▸ Problem to work on: Transcribe exactly everything in the data below from the line containing "waste bin: present" down to the line containing "wall art: present [201,368,239,408]", both lines included and nothing further.

▸ Extracted information:

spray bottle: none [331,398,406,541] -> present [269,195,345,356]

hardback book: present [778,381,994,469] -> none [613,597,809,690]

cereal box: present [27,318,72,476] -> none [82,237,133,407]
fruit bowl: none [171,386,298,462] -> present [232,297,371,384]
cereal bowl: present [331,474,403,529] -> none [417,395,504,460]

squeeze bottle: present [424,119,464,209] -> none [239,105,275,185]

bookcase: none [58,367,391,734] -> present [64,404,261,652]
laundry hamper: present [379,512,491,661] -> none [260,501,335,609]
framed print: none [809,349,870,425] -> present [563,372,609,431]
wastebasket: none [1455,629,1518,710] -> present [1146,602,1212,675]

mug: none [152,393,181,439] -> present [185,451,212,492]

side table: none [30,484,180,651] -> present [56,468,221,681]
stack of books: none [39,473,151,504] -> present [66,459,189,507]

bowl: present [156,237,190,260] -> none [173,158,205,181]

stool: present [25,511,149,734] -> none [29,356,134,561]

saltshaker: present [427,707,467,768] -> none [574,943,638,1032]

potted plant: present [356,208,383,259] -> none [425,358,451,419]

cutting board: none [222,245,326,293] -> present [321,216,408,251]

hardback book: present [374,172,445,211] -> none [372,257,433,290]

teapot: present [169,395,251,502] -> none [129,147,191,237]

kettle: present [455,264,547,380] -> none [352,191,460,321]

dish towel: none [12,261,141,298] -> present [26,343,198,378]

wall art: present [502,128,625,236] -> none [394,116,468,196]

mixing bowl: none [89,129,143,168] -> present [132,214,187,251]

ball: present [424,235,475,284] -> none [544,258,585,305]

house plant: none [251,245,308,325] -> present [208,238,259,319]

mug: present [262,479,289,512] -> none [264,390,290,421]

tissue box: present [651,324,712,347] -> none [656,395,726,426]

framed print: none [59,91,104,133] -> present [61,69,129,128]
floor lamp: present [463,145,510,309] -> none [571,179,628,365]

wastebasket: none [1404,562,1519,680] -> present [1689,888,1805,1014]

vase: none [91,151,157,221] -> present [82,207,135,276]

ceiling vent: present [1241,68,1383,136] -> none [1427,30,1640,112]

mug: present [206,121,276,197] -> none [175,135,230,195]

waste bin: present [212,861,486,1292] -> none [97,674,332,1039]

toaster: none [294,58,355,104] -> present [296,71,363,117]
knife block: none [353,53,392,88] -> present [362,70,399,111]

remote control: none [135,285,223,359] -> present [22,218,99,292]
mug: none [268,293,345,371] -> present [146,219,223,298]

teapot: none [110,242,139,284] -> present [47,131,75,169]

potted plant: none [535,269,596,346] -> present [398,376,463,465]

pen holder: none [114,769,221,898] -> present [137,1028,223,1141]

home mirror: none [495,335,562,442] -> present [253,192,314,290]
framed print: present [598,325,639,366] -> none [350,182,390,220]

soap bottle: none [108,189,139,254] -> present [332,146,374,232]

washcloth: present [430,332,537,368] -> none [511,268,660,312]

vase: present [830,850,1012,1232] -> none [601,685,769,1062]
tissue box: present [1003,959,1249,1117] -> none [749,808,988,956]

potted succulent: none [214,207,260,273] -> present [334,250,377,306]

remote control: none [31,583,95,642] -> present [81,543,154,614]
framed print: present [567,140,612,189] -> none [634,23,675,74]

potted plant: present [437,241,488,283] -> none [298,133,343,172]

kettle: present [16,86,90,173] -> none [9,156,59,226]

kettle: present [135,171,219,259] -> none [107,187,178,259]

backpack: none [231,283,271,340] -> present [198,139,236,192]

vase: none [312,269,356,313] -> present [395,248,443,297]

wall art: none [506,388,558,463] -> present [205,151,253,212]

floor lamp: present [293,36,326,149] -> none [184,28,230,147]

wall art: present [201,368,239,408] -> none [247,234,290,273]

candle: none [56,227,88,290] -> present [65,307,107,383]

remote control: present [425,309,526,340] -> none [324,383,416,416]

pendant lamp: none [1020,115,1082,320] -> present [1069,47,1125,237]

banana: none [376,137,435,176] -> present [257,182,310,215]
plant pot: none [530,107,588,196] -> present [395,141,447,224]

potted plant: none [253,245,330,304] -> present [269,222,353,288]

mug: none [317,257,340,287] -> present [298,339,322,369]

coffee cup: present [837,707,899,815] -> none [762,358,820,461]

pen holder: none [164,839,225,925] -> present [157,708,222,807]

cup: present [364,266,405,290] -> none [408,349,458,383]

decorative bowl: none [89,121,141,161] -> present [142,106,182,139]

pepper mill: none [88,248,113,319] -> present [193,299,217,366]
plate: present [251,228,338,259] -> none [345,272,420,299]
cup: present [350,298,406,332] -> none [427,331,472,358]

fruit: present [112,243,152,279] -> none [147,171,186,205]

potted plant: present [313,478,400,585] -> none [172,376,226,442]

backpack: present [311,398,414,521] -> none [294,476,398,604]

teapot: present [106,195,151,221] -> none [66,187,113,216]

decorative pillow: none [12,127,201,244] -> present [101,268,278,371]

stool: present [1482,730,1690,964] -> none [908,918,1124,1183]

▸ Answer to the exercise:
waste bin: present [212,861,486,1292] -> none [97,674,332,1039]

toaster: none [294,58,355,104] -> present [296,71,363,117]
knife block: none [353,53,392,88] -> present [362,70,399,111]

remote control: none [135,285,223,359] -> present [22,218,99,292]
mug: none [268,293,345,371] -> present [146,219,223,298]

teapot: none [110,242,139,284] -> present [47,131,75,169]

potted plant: none [535,269,596,346] -> present [398,376,463,465]

pen holder: none [114,769,221,898] -> present [137,1028,223,1141]

home mirror: none [495,335,562,442] -> present [253,192,314,290]
framed print: present [598,325,639,366] -> none [350,182,390,220]

soap bottle: none [108,189,139,254] -> present [332,146,374,232]

washcloth: present [430,332,537,368] -> none [511,268,660,312]

vase: present [830,850,1012,1232] -> none [601,685,769,1062]
tissue box: present [1003,959,1249,1117] -> none [749,808,988,956]

potted succulent: none [214,207,260,273] -> present [334,250,377,306]

remote control: none [31,583,95,642] -> present [81,543,154,614]
framed print: present [567,140,612,189] -> none [634,23,675,74]

potted plant: present [437,241,488,283] -> none [298,133,343,172]

kettle: present [16,86,90,173] -> none [9,156,59,226]

kettle: present [135,171,219,259] -> none [107,187,178,259]

backpack: none [231,283,271,340] -> present [198,139,236,192]

vase: none [312,269,356,313] -> present [395,248,443,297]

wall art: none [506,388,558,463] -> present [205,151,253,212]

floor lamp: present [293,36,326,149] -> none [184,28,230,147]

wall art: present [201,368,239,408] -> none [247,234,290,273]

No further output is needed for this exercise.